Gözaltılar hız kesmeden devam etti. 3 Şubat günü öğrencilerin çoğu serbest bırakıldı. Zaten öncesinde rektör olma hayallerinden de bahseden Rektör Melih Bulu gazetecilerin karşısına çıkarak, “Asla istifa etmem, makamım da makamım” dedi.
5 Şubat tarihinde üniversitede Hukuk Fakültesi ve İletişim Fakültesi açılacağı Resmi Gazete’de yayınlanarak yürürlüğe girdi.
Cumhurbaşkanı Erdoğan 8 Şubat’ta Prof. Dr. Ayşe Buğra’yı hedef alan sözler sarfetti. Karşı açıklama ise Buğra’nın öğrencilerinden geldi. Öğrenciler destek açıklamasında; “Ayşe Buğra’ya şahidiz” candır O can dediler.

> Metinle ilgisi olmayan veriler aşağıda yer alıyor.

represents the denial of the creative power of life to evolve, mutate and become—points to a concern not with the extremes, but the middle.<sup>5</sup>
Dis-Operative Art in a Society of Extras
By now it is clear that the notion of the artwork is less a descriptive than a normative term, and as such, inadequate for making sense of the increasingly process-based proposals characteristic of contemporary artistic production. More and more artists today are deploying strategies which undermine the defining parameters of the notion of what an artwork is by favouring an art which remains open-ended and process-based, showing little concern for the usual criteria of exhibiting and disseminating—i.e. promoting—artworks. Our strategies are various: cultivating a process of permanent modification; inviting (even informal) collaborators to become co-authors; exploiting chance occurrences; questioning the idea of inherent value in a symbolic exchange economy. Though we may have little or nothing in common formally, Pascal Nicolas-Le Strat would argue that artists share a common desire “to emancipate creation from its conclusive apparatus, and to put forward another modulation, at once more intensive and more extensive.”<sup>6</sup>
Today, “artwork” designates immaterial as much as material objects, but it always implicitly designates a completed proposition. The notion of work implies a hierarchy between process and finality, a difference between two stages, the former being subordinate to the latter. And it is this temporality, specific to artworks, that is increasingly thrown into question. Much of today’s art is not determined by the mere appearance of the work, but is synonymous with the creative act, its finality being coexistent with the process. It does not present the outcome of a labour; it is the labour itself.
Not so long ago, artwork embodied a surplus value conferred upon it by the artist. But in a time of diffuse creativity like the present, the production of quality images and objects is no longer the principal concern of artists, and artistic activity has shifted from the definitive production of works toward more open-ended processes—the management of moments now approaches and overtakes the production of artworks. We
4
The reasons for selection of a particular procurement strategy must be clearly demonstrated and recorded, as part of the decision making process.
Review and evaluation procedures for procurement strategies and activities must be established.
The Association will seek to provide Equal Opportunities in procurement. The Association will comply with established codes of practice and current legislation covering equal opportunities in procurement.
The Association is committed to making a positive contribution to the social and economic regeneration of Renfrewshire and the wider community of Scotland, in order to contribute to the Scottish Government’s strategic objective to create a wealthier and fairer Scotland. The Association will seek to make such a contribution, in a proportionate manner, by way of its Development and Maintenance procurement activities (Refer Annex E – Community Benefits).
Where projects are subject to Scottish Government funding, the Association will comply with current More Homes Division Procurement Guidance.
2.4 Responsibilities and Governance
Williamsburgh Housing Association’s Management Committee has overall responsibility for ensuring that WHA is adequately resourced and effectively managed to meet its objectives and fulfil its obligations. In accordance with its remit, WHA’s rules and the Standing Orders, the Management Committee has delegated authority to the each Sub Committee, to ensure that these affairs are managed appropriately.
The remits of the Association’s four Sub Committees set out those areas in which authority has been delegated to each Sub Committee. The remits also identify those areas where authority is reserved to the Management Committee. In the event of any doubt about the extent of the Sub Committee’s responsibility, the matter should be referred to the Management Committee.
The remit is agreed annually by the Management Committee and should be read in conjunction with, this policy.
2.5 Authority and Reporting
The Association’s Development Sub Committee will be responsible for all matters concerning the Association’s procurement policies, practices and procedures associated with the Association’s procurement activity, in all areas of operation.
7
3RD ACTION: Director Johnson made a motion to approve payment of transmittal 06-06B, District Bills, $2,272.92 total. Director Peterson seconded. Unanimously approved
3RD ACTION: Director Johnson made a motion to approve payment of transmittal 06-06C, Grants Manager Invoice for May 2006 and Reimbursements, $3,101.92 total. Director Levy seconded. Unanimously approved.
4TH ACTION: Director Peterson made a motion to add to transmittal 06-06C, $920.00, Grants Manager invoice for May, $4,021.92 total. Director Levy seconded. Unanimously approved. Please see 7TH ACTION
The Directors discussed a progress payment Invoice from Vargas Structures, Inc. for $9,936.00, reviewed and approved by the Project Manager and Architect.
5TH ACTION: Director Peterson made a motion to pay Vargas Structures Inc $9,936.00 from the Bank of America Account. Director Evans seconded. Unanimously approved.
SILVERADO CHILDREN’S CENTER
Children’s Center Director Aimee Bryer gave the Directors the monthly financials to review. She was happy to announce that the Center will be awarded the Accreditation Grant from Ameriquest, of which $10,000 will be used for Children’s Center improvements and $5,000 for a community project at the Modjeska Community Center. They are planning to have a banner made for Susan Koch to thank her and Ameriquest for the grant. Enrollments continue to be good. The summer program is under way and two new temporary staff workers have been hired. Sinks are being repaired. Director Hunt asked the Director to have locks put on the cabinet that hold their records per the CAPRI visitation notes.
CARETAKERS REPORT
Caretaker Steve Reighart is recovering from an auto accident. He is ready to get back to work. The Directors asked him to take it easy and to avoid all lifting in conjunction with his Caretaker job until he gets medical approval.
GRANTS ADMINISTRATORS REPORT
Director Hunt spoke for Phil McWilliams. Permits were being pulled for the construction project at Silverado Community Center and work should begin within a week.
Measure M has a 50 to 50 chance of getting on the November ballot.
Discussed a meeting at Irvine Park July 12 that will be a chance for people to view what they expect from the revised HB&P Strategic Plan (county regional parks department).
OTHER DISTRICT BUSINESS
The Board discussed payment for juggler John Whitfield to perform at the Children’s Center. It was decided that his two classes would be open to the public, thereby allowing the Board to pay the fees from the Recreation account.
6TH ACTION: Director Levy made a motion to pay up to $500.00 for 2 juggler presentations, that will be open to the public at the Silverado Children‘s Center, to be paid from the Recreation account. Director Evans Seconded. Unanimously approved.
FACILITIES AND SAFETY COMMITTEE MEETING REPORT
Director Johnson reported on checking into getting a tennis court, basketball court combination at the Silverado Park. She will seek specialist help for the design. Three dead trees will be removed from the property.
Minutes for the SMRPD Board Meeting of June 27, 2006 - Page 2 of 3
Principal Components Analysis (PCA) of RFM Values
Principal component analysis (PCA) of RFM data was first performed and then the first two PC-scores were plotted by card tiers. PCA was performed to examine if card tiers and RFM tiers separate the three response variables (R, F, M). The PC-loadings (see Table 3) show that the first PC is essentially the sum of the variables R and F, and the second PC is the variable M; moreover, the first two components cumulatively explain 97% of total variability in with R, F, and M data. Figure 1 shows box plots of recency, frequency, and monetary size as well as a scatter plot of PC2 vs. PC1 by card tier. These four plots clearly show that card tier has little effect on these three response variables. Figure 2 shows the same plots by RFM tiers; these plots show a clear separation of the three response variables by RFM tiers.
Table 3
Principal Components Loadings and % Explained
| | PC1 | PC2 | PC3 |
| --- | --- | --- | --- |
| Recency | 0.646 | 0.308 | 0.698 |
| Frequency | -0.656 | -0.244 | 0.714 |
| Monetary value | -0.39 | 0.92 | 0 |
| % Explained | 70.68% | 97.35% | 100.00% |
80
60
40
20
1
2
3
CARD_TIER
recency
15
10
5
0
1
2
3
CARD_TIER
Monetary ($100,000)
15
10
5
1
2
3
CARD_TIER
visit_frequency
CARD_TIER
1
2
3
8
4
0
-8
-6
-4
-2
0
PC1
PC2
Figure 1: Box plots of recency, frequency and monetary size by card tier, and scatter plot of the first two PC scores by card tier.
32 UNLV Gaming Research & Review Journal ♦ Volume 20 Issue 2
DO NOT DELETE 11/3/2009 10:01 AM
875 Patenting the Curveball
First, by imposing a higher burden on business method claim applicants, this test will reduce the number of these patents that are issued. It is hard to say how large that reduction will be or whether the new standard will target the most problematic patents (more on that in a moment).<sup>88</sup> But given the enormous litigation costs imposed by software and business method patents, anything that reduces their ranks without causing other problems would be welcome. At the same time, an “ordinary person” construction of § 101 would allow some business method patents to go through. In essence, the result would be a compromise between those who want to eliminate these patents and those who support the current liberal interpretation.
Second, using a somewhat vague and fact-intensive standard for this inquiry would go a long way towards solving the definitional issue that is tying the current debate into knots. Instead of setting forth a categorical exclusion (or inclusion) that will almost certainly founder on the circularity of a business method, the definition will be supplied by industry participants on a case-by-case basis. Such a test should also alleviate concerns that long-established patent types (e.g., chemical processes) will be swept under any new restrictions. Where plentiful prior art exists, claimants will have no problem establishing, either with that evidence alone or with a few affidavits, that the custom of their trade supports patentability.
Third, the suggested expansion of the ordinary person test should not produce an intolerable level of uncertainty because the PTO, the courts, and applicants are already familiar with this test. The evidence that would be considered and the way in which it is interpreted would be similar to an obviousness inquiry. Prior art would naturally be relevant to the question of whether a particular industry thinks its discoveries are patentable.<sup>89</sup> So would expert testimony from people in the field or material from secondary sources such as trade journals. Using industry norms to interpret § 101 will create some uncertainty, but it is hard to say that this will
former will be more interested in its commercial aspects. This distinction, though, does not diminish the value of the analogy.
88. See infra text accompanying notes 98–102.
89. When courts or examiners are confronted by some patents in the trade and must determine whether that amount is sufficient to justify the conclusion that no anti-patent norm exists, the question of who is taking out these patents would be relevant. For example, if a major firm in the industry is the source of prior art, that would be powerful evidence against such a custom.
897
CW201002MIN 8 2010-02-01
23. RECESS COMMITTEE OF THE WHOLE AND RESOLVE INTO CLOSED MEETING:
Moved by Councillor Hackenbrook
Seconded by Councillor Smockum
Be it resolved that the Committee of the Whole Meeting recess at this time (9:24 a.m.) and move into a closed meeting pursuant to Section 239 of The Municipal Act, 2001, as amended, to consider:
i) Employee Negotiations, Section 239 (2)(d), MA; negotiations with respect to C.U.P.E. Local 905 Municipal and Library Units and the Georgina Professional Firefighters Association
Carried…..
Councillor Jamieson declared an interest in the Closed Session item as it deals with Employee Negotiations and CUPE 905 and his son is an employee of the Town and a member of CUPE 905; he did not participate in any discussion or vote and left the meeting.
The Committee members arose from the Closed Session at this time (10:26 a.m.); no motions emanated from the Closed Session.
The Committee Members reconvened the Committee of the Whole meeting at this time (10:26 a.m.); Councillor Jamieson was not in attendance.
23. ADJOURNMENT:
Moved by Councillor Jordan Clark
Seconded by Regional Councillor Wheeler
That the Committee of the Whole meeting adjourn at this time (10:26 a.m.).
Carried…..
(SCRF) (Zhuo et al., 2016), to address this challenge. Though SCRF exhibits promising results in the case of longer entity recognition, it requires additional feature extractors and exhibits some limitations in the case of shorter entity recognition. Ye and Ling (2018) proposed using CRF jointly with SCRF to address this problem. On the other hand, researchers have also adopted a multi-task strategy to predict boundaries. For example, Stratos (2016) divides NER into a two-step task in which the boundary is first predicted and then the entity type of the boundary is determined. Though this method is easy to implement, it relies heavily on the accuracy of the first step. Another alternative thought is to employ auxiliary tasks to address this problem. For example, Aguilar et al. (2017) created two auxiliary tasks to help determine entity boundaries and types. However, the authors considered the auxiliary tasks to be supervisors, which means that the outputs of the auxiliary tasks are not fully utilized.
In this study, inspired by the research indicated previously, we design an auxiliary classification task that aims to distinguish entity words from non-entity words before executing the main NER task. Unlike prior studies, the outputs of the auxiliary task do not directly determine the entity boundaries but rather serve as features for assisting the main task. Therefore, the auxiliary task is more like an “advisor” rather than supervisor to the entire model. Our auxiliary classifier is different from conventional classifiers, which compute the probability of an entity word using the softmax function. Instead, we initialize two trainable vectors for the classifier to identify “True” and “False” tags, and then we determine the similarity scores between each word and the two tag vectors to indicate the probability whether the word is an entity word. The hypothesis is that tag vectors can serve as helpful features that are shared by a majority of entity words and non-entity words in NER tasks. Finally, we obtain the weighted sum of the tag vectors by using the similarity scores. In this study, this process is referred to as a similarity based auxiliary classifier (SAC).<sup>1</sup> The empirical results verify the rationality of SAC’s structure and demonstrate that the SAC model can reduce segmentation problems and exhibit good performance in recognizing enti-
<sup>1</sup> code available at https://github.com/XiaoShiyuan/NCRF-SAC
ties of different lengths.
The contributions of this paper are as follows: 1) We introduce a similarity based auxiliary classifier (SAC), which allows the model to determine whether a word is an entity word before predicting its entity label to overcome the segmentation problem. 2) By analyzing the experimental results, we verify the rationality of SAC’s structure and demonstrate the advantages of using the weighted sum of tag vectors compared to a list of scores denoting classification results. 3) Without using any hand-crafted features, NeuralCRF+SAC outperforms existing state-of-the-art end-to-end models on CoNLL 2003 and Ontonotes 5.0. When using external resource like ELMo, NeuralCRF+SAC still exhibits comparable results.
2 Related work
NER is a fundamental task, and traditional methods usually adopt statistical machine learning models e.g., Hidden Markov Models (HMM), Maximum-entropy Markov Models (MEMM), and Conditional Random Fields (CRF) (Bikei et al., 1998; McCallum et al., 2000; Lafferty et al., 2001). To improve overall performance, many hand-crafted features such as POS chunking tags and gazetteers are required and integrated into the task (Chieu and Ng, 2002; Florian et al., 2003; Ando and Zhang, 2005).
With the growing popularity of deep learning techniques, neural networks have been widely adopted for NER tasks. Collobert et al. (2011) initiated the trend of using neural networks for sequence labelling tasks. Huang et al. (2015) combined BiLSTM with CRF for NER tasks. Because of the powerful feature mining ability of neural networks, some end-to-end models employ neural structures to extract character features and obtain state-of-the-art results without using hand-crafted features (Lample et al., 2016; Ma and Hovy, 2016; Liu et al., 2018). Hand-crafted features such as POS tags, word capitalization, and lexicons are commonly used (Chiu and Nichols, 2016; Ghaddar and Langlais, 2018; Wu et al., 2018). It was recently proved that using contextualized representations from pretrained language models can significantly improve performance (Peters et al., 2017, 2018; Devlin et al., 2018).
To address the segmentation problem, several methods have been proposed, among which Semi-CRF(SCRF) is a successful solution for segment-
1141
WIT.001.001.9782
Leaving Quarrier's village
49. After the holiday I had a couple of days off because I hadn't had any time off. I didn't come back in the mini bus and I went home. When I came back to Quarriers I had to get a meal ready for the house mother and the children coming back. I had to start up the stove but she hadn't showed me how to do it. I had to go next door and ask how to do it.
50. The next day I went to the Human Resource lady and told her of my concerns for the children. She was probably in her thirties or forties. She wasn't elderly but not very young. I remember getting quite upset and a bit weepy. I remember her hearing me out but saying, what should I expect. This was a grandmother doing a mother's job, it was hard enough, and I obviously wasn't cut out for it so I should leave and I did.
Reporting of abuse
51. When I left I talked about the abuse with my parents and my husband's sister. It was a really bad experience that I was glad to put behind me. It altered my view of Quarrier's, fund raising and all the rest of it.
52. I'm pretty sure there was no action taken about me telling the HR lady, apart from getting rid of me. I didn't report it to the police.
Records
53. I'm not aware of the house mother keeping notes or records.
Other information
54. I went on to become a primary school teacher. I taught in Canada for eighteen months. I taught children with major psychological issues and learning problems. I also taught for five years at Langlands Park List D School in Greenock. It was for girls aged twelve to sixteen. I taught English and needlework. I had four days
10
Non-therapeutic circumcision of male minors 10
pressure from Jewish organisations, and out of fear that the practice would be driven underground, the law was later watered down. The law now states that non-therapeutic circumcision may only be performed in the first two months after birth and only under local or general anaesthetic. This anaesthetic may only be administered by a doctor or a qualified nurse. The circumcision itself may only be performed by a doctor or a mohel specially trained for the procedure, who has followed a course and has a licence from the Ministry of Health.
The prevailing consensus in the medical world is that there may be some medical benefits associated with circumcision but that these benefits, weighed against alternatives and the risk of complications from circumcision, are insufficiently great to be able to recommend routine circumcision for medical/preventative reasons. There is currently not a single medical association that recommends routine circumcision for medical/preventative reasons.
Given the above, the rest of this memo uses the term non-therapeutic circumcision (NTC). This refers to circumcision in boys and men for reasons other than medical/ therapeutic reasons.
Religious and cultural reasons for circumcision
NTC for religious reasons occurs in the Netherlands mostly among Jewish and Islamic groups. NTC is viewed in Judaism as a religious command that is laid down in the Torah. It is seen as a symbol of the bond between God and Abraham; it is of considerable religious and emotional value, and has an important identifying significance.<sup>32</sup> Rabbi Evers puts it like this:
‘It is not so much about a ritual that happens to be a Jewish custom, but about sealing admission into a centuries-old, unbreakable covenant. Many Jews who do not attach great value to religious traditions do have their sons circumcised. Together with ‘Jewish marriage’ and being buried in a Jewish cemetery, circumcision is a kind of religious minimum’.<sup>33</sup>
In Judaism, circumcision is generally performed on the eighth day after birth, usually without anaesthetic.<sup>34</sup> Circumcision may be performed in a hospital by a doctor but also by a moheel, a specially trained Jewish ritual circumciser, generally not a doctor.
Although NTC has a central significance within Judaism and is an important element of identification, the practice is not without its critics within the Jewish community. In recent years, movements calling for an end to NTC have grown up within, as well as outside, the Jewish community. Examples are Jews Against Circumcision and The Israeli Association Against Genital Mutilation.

10 Şubat çarşamba günü 140 akademisyen iktisatçı Buğra’ya destek bildirisi yayınladı.
…
Olaylar devam ediyor sayın, kayın ve maun seyirciler. Devam edeceğe de benziyor. Çekirdek çitleme faslımız bittiyse laf salatasına kaldığımız yerden devam edelim.
Bu devlet yönetiminin gençlerine attığı en büyük kazık bu oldu; sen okusan, çabalasan, geceni gündüzüne katıp hedefine ulaşsan, Boğaziçi Üniversitesini kazansan da benim gibi olmazsan, bana uymazsan ve dayatıldığı gibi düşünmezsen terörist ilan edilirsin. Sana bu ülkede ne var? Öteki olmak var ve burada sana ekmek yok.
Döngüyü eskiye çevirmek feleğin çarkına çomak sokmak direniş ile mümkün mü?
Onu her hukuksuzluğa susupta 2 Ocak itibariyle aktivist aslan kesilenlere sormak lazım.. Bana sorarsanız Türkiye için hayallerimizi süsleyen adalet treni çoktaaan kaçtı.